Quote Originally Posted by Nichole. View Post
Actually imperfective and perfective don't give me any trouble at all. They seem just like English.
Heh-heh-heh! Oh, how naive she is!

Trust me, Nichole, as you progress in your study of Russian, the imperfective/perfective distinction WILL give you some frustration, in certain contexts. For example, in translating a negated past-tense English sentence such as "She didn't read that book." -- should it be Она не читала эту книгу or Она не прочитала эту книгу?

But going back to noun cases: I began studying Russian in college, but had already taken four years of Latin in high school.
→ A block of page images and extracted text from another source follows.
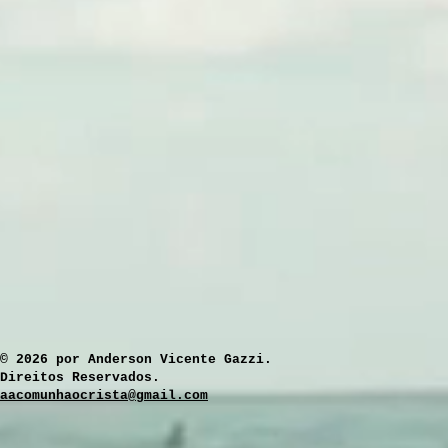
​© 2026 por Anderson Vicente Gazzi.
Direitos Reservados.
aacomunhaocrista@gmail.com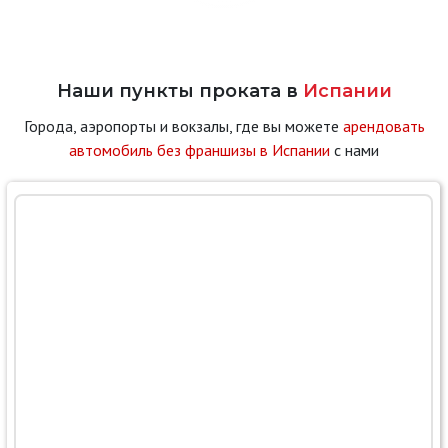
Наши пункты проката в
Испании
Города, аэропорты и вокзалы, где вы можете
арендовать
автомобиль без франшизы в Испании
с нами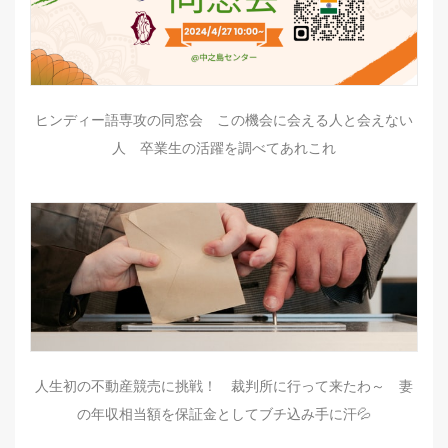
ヒンディー語専攻の同窓会 この機会に会える人と会えない
人 卒業生の活躍を調べてあれこれ
人生初の不動産競売に挑戦！ 裁判所に行って来たわ～ 妻
の年収相当額を保証金としてブチ込み手に汗💦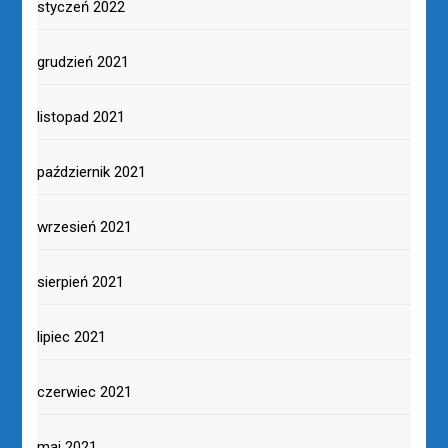
styczeń 2022
grudzień 2021
listopad 2021
październik 2021
wrzesień 2021
sierpień 2021
lipiec 2021
czerwiec 2021
maj 2021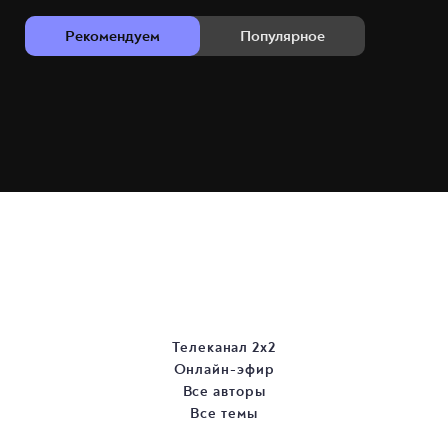
Рекомендуем
Популярное
Телеканал 2х2
Онлайн-эфир
Все авторы
Все темы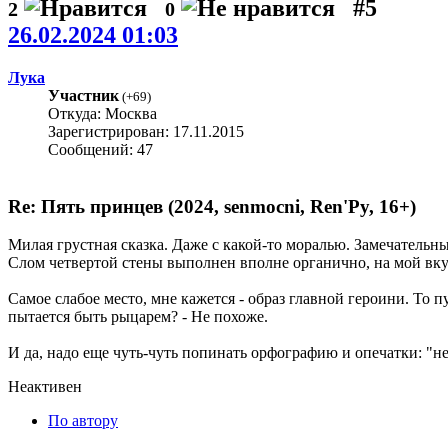
#5
2
0
26.02.2024 01:03
Лука
Участник
(
+69
)
Откуда: Москва
Зарегистрирован: 17.11.2015
Сообщений: 47
Re: Пять принцев (2024, senmocni, Ren'Py, 16+)
Милая грустная сказка. Даже с какой-то моралью. Замечательн
Слом четвертой стены выполнен вполне органично, на мой вку
Самое слабое место, мне кажется - образ главной героини. То пуг
пытается быть рыцарем? - Не похоже.
И да, надо еще чуть-чуть попинать орфографию и опечатки: "н
Неактивен
По автору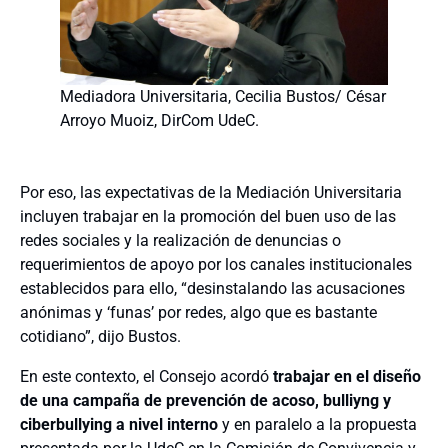
Mediadora Universitaria, Cecilia Bustos/ César
Arroyo Muoiz, DirCom UdeC.
Por eso, las expectativas de la Mediación Universitaria
incluyen trabajar en la promoción del buen uso de las
redes sociales y la realización de denuncias o
requerimientos de apoyo por los canales institucionales
establecidos para ello, “desinstalando las acusaciones
anónimas y ‘funas’ por redes, algo que es bastante
cotidiano”, dijo Bustos.
En este contexto, el Consejo acordó
trabajar en el diseño
de una campaña de prevención de acoso, bulliyng y
ciberbullying a nivel interno
y en paralelo a la propuesta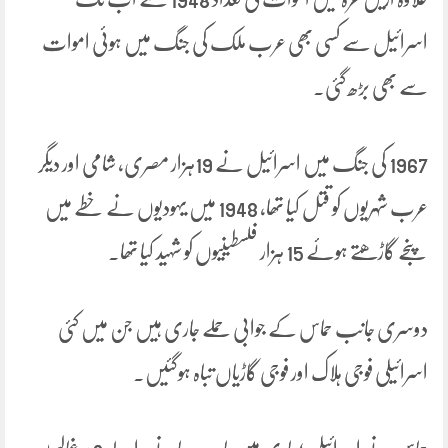
اسرائیل سے کسی بھی عرب ملک کی جنگ میں ہوئی اموات
سے بھی بڑھ گئی۔
1967 کی جنگ میں اسرائیل نے 19ہزار مصری، شامی اور دیگر
عرب شہریوں کو قتل کیا تھا، 1948 میں یہودیوں نے خطے میں
پنجے گاڑھتے ہوئے 15 ہزار فلسطینیوں کو شہید کیا تھا۔
دوسری جانب حماس کے جوابی حملے جاری ہیں جن میں کئی
اسرائیلی فوجی ہلاک اور فوجی گاڑیاں تباہ ہوگئیں۔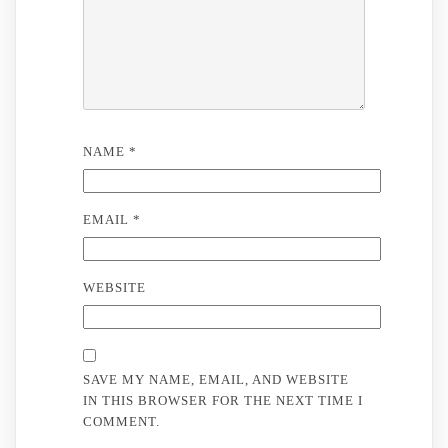
NAME
*
EMAIL
*
WEBSITE
SAVE MY NAME, EMAIL, AND WEBSITE
IN THIS BROWSER FOR THE NEXT TIME I
COMMENT.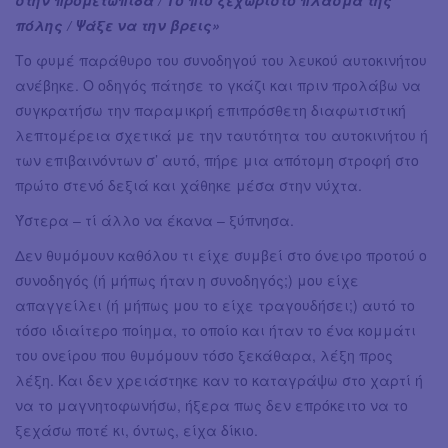
πόλης / Ψάξε να την βρεις»
Το φυμέ παράθυρο του συνοδηγού του λευκού αυτοκινήτου
ανέβηκε. Ο οδηγός πάτησε το γκάζι και πριν προλάβω να
συγκρατήσω την παραμικρή επιπρόσθετη διαφωτιστική
λεπτομέρεια σχετικά με την ταυτότητα του αυτοκινήτου ή
των επιβαινόντων σ’ αυτό, πήρε μια απότομη στροφή στο
πρώτο στενό δεξιά και χάθηκε μέσα στην νύχτα.
Ύστερα – τί άλλο να έκανα – ξύπνησα.
Δεν θυμόμουν καθόλου τι είχε συμβεί στο όνειρο προτού ο
συνοδηγός (ή μήπως ήταν η συνοδηγός;) μου είχε
απαγγείλει (ή μήπως μου το είχε τραγουδήσει;) αυτό το
τόσο ιδιαίτερο ποίημα, το οποίο και ήταν το ένα κομμάτι
του ονείρου που θυμόμουν τόσο ξεκάθαρα, λέξη προς
λέξη. Και δεν χρειάστηκε καν το καταγράψω στο χαρτί ή
να το μαγνητοφωνήσω, ήξερα πως δεν επρόκειτο να το
ξεχάσω ποτέ κι, όντως, είχα δίκιο.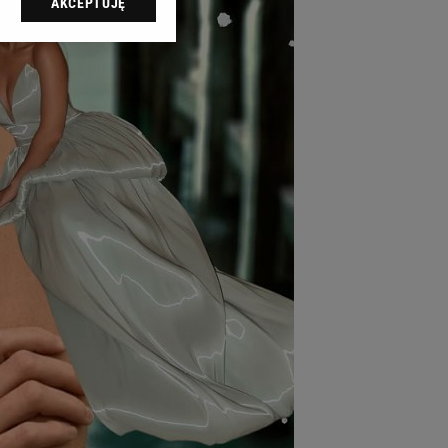
AKCEPTUJĘ
l sp. z o.o., jej
ić swoje preferencje
arzania danych poprzez
ych”. Zmiana ustawień
ach:
 celów identyfikacji.
omiar reklam i treści,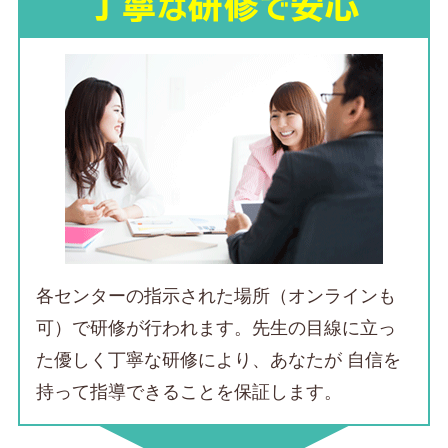
各センターの指示された場所（オンラインも
可）で研修が行われます。先生の目線に立っ
た優しく丁寧な研修により、あなたが
自信を
持って指導できる
ことを保証します。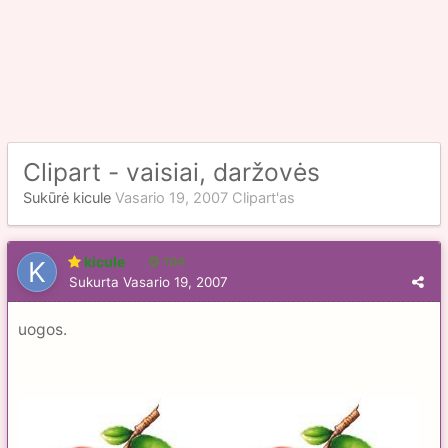
Clipart - vaisiai, daržovės
Sukūrė
kicule
Vasario 19, 2007
Clipart'as
kicule
104
Sukurta
Vasario 19, 2007
uogos.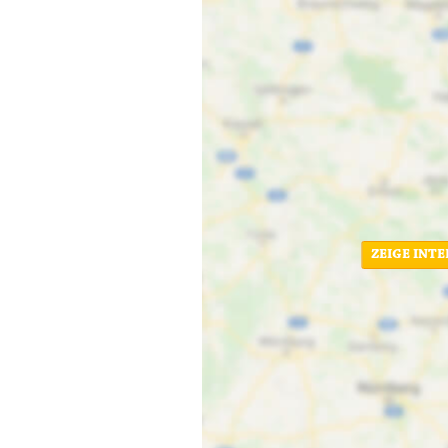
ZEIGE INT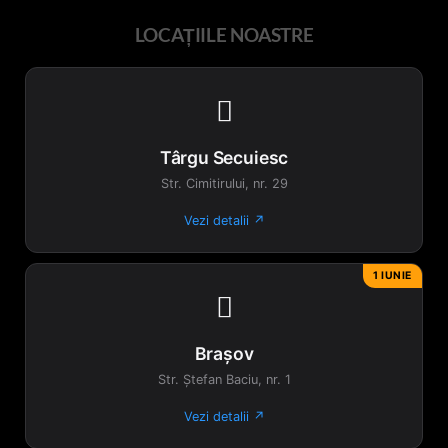
LOCAȚIILE NOASTRE

Târgu Secuiesc
Str. Cimitirului, nr. 29
Vezi detalii ↗
1 IUNIE

Brașov
Str. Ștefan Baciu, nr. 1
Vezi detalii ↗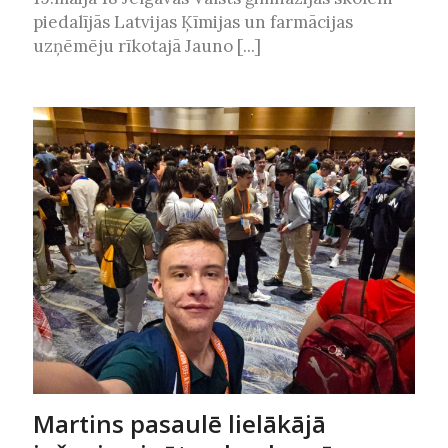
piedalījās Latvijas Ķīmijas un farmācijas
uzņēmēju rīkotajā Jauno [...]
Martins pasaulē lielākājā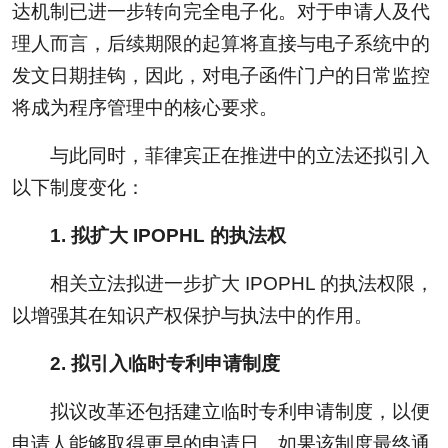
达机制已进一步转向完全电子化。对于申请人及代
理人而言，后续期限的起算将直接与电子系统中的
发文日期挂钩，因此，对电子函件门户的日常监控
将成为程序管理中的核心要求。
与此同时，菲律宾正在推进中的立法还拟引入
以下制度变化：
1. 拟扩大 IPOPHL 的执法权
相关立法拟进一步扩大 IPOPHL 的执法权限，
以增强其在知识产权保护与执法中的作用。
2. 拟引入临时专利申请制度
拟议改革还包括建立临时专利申请制度，以便
申请人能够取得更早的申请日。如果该制度最终通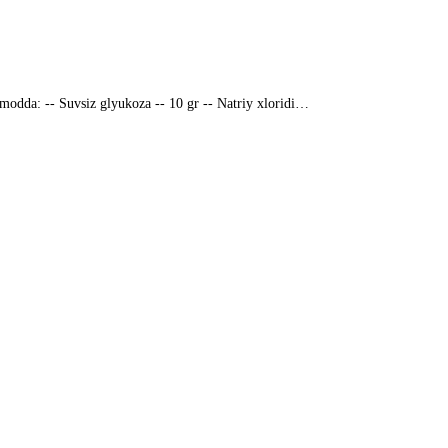
i modda: -- Suvsiz glyukoza -- 10 gr -- Natriy xloridi…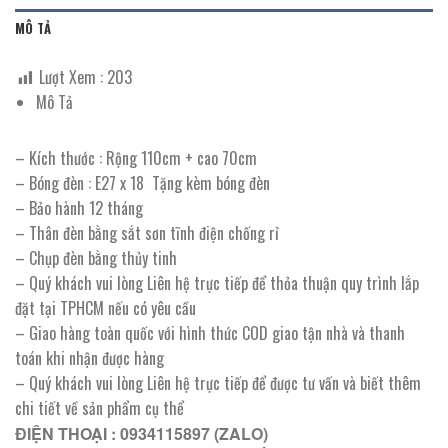
MÔ TẢ
Lượt Xem :
203
Mô Tả
– Kích thước : Rộng 110cm + cao 70cm
– Bóng đèn : E27 x 18 Tặng kèm bóng đèn
– Bảo hành 12 tháng
– Thân đèn bằng sắt sơn tĩnh điện chống rỉ
– Chụp đèn bằng thủy tinh
– Quý khách vui lòng Liên hệ trực tiếp để thỏa thuận quy trình lắp
đặt tại TPHCM nếu có yêu cầu
– Giao hàng toàn quốc với hình thức COD giao tận nhà và thanh
toán khi nhận được hàng
– Quý khách vui lòng Liên hệ trực tiếp để được tư vấn và biết thêm
chi tiết về sản phẩm cụ thể
ĐIỆN THOẠI : 0934115897 (ZALO)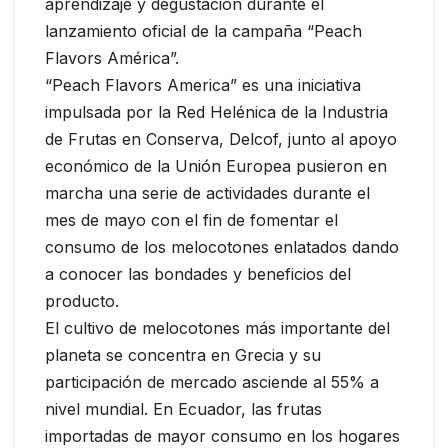
aprendizaje y degustación durante el
lanzamiento oficial de la campaña “Peach
Flavors América”.
“Peach Flavors America” es una iniciativa
impulsada por la Red Helénica de la Industria
de Frutas en Conserva, Delcof, junto al apoyo
económico de la Unión Europea pusieron en
marcha una serie de actividades durante el
mes de mayo con el fin de fomentar el
consumo de los melocotones enlatados dando
a conocer las bondades y beneficios del
producto.
El cultivo de melocotones más importante del
planeta se concentra en Grecia y su
participación de mercado asciende al 55% a
nivel mundial. En Ecuador, las frutas
importadas de mayor consumo en los hogares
And the Latin was a huge help for learning Russian -- not because Russian and Latin are so similar, but because they're both far more inflected than English, and I had already become thoroughly familiar with the "general concept" of noun/adjective cases from studying Latin. (In Latin, there are five basic cases: nominative, genitive, dative, accusative, and ablative. So four out of five of them have the same names and more or less the same functions as in Russian, while the Latin "ablative" case to some extent* combines the functions of the Russian instrumental and locative.)

So, Nichole, just as learning the Latin cases gave me an advantage when I started studying Russian, if you can master the Russian cases you'll have some advantage if you decide to study other languages in the future.

*I stress, "to some extent," because the ablative is arguably the most complicated Latin case, and does a lot more besides expressing instrument and location!